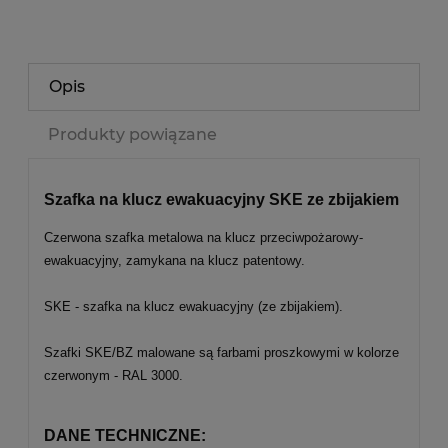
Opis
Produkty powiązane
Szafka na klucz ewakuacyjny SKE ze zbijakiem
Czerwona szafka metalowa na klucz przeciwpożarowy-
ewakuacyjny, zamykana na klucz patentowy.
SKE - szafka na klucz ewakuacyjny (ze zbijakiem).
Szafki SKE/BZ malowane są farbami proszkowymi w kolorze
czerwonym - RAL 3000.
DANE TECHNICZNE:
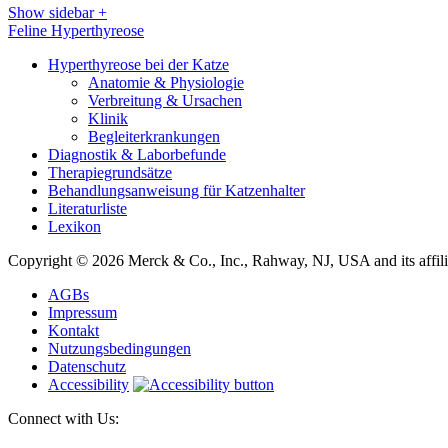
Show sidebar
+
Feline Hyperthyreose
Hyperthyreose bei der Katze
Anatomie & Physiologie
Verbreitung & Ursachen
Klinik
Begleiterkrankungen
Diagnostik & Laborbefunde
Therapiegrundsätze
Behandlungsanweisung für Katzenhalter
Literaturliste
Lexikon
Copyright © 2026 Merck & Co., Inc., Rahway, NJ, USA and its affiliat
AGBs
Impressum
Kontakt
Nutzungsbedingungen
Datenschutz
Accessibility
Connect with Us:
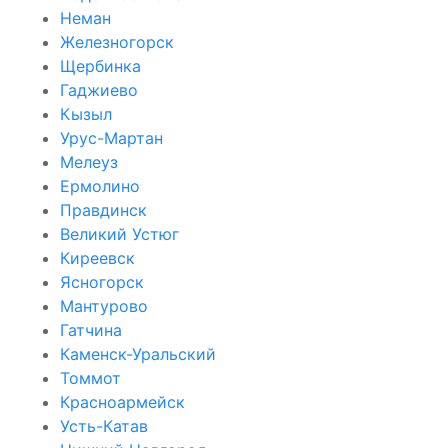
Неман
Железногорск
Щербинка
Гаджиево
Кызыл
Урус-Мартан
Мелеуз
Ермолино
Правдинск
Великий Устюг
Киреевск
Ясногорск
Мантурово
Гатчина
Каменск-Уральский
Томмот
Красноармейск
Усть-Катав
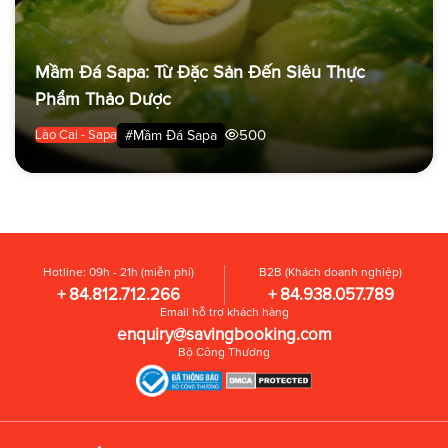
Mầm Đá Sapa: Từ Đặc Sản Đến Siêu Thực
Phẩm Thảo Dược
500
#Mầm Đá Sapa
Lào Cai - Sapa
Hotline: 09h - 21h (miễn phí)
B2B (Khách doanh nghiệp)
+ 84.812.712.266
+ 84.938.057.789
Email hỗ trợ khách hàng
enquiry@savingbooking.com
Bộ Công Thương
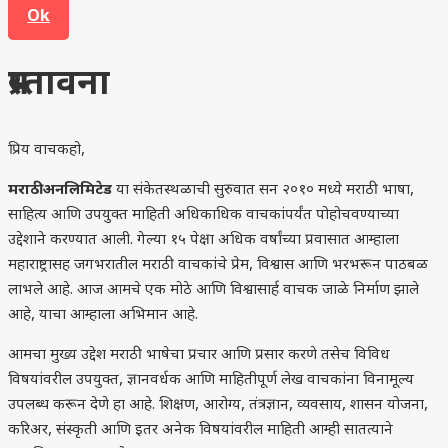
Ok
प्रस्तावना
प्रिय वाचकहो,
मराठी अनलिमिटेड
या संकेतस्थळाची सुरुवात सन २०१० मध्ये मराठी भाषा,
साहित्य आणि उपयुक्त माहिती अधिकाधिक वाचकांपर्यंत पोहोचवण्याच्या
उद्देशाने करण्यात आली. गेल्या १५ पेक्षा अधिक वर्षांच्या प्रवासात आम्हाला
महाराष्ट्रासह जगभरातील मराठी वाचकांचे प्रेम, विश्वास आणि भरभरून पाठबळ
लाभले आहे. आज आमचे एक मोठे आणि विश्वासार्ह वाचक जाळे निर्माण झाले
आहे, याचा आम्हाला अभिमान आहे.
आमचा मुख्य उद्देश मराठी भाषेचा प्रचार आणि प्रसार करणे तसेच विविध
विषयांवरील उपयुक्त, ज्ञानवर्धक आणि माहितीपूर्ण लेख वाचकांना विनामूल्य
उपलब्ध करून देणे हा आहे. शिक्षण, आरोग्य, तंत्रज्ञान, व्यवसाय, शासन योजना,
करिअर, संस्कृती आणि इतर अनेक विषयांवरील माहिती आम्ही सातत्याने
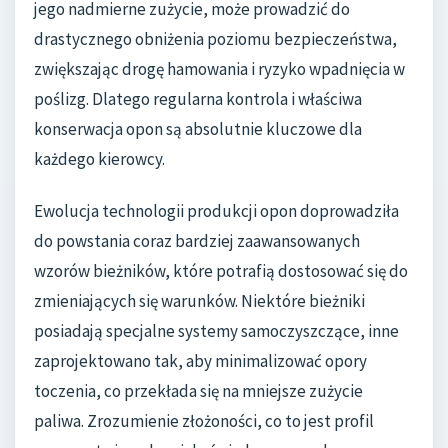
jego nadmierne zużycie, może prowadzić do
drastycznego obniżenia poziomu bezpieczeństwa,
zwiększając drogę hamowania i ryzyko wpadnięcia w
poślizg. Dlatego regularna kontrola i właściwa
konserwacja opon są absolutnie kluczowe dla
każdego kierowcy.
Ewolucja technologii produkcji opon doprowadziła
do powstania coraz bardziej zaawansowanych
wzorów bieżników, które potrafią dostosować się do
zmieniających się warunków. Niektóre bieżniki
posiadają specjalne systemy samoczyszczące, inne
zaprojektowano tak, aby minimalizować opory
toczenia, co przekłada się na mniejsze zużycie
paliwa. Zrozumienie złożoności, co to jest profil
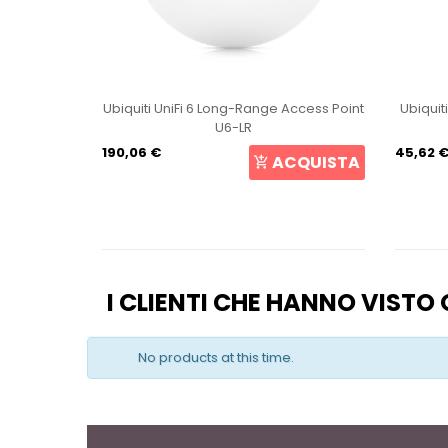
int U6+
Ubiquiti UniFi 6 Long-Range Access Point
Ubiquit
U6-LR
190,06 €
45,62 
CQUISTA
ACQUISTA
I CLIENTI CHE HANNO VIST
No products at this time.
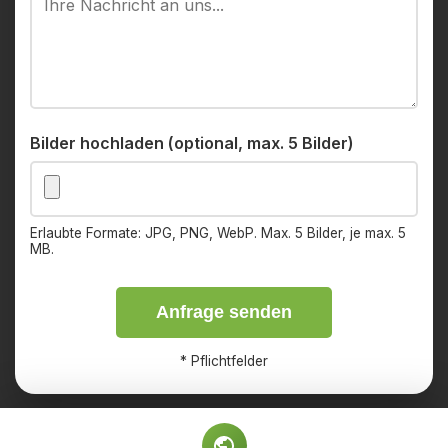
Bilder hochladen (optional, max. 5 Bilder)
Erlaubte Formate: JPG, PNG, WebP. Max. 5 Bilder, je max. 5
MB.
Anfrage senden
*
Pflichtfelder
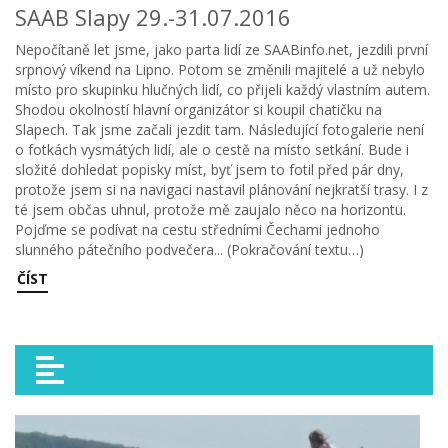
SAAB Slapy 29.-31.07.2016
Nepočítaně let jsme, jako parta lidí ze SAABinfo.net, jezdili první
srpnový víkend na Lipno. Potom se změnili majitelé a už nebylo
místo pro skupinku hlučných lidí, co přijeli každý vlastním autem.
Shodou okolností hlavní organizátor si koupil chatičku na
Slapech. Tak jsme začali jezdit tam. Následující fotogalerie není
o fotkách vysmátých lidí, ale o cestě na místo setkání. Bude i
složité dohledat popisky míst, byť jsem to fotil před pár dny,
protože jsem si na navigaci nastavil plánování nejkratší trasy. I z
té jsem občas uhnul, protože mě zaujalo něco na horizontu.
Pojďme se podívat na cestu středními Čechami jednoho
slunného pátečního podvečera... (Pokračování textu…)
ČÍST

^^^^^^^^

◆ Task statement ◆
Reproduce verbatim the text read from every page in the listing above, without the pictures.

◆ Task solution ◆
Opis
Produkty powiązane
Szafka na klucz ewakuacyjny SKE ze zbijakiem
Czerwona szafka metalowa na klucz przeciwpożarowy-
ewakuacyjny, zamykana na klucz patentowy.
SKE - szafka na klucz ewakuacyjny (ze zbijakiem).
Szafki SKE/BZ malowane są farbami proszkowymi w kolorze
czerwonym - RAL 3000.
DANE TECHNICZNE:
Show sidebar
+
Feline Hyperthyreose
Hyperthyreose bei der Katze
Anatomie & Physiologie
Verbreitung & Ursachen
Klinik
Begleiterkrankungen
Diagnostik & Laborbefunde
Therapiegrundsätze
Behandlungsanweisung für Katzenhalter
Literaturliste
Lexikon
Copyright © 2026 Merck & Co., Inc., Rahway, NJ, USA and its affiliat
AGBs
Impressum
Kontakt
Nutzungsbedingungen
Datenschutz
Accessibility
Connect with Us:
Неман
Железногорск
Щербинка
Гаджиево
Кызыл
Урус-Мартан
Мелеуз
Ермолино
Правдинск
Великий Устюг
Киреевск
Ясногорск
Мантурово
Гатчина
Каменск-Уральский
Томмот
Красноармейск
Усть-Катав
Mầm Đá Sapa: Từ Đặc Sản Đến Siêu Thực
Phẩm Thảo Dược
500
#Mầm Đá Sapa
Lào Cai - Sapa
Hotline: 09h - 21h (miễn phí)
B2B (Khách doanh nghiệp)
+ 84.812.712.266
+ 84.938.057.789
Email hỗ trợ khách hàng
enquiry@savingbooking.com
Bộ Công Thương
Ok
प्रस्तावना
प्रिय वाचकहो,
मराठी अनलिमिटेड
या संकेतस्थळाची सुरुवात सन २०१० मध्ये मराठी भाषा,
साहित्य आणि उपयुक्त माहिती अधिकाधिक वाचकांपर्यंत पोहोचवण्याच्या
उद्देशाने करण्यात आली. गेल्या १५ पेक्षा अधिक वर्षांच्या प्रवासात आम्हाला
महाराष्ट्रासह जगभरातील मराठी वाचकांचे प्रेम, विश्वास आणि भरभरून पाठबळ
लाभले आहे. आज आमचे एक मोठे आणि विश्वासार्ह वाचक जाळे निर्माण झाले
आहे, याचा आम्हाला अभिमान आहे.
आमचा मुख्य उद्देश मराठी भाषेचा प्रचार आणि प्रसार करणे तसेच विविध
विषयांवरील उपयुक्त, ज्ञानवर्धक आणि माहितीपूर्ण लेख वाचकांना विनामूल्य
उपलब्ध करून देणे हा आहे. शिक्षण, आरोग्य, तंत्रज्ञान, व्यवसाय, शासन योजना,
करिअर, संस्कृती आणि इतर अनेक विषयांवरील माहिती आम्ही सातत्याने
jego nadmierne zużycie, może prowadzić do
drastycznego obniżenia poziomu bezpieczeństwa,
zwiększając drogę hamowania i ryzyko wpadnięcia w
poślizg. Dlatego regularna kontrola i właściwa
konserwacja opon są absolutnie kluczowe dla
każdego kierowcy.
Ewolucja technologii produkcji opon doprowadziła
do powstania coraz bardziej zaawansowanych
wzorów bieżników, które potrafią dostosować się do
zmieniających się warunków. Niektóre bieżniki
posiadają specjalne systemy samoczyszczące, inne
zaprojektowano tak, aby minimalizować opory
toczenia, co przekłada się na mniejsze zużycie
paliwa. Zrozumienie złożoności, co to jest profil
int U6+
Ubiquiti UniFi 6 Long-Range Access Point
Ubiquit
U6-LR
190,06 €
45,62 
CQUISTA
ACQUISTA
I CLIENTI CHE HANNO VIST
No products at this time.
Bilder hochladen (optional, max. 5 Bilder)
Erlaubte Formate: JPG, PNG, WebP. Max. 5 Bilder, je max. 5
MB.
Anfrage senden
*
Pflichtfelder
SAAB Slapy 29.-31.07.2016
Nepočítaně let jsme, jako parta lidí ze SAABinfo.net, jezdili první
srpnový víkend na Lipno. Potom se změnili majitelé a už nebylo
místo pro skupinku hlučných lidí, co přijeli každý vlastním autem.
Shodou okolností hlavní organizátor si koupil chatičku na
Slapech. Tak jsme začali jezdit tam. Následující fotogalerie není
o fotkách vysmátých lidí, ale o cestě na místo setkání. Bude i
složité dohledat popisky míst, byť jsem to fotil před pár dny,
protože jsem si na navigaci nastavil plánování nejkratší trasy. I z
té jsem občas uhnul, protože mě zaujalo něco na horizontu.
Pojďme se podívat na cestu středními Čechami jednoho
slunného pátečního podvečera... (Pokračování textu…)
ČÍST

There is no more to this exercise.